If it is true that one gets to know a man by his friends and enemies, then he qualifies as one of the very greatest national leaders of modern history. He now shuffles off this mortal coil, leaving behind his struggles and haters, and ascending to the realm of God, where he can contemplate the crystalline tranquility of the cosmos; but the light of the Bolivarian Revolution that he ignited on this lower plane of existence will endure – and continue shining hope into the hearts of men all over the world unto the ages of ages.
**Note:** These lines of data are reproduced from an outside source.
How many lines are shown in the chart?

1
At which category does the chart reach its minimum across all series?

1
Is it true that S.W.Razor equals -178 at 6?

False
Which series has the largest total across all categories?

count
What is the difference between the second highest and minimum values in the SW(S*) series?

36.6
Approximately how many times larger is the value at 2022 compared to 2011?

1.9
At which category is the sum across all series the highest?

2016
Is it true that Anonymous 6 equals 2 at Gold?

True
PS. For more statistics and objective assessments of Chavez’ achievements, consult Mark Weisbrot’s classic, “The Chávez Administration at 10 Years: The Economy and Social Indicators.“
Very well said. His death is a tremendous blow to Venezuela, although it will doubtless be portrayed as “a great opportunity for healing” as the sharks maneuver for control of Venezuela’s energy industry.
Thanks very much, AK, this is an excellent summary of Hugo Chavez’s achievements. I have already recommended it to a friend and her son who works in a Federal Department government position in Canberra.
Chavez’s death is not only a blow to Venezuela but also to poor communities in the US dependent on donations of heating oil from CITGO.